Your goal | Reproduce the records word for word, apart from the images they contain.

Data listing |
········
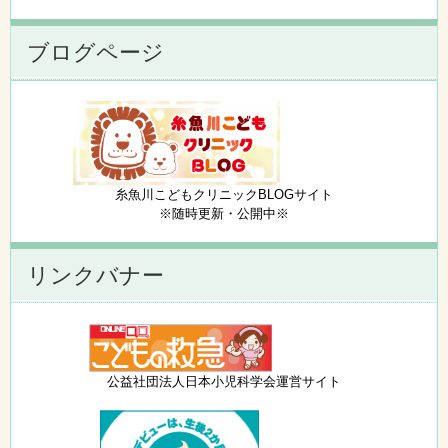
ブログページ
糸魚川こどもクリニックBLOGサイト
※随時更新・公開中※
リンクバナー
公益社団法人日本小児科学会運営サイト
········
Answer for the task |
ブログページ
糸魚川こどもクリニックBLOGサイト
※随時更新・公開中※
リンクバナー
公益社団法人日本小児科学会運営サイト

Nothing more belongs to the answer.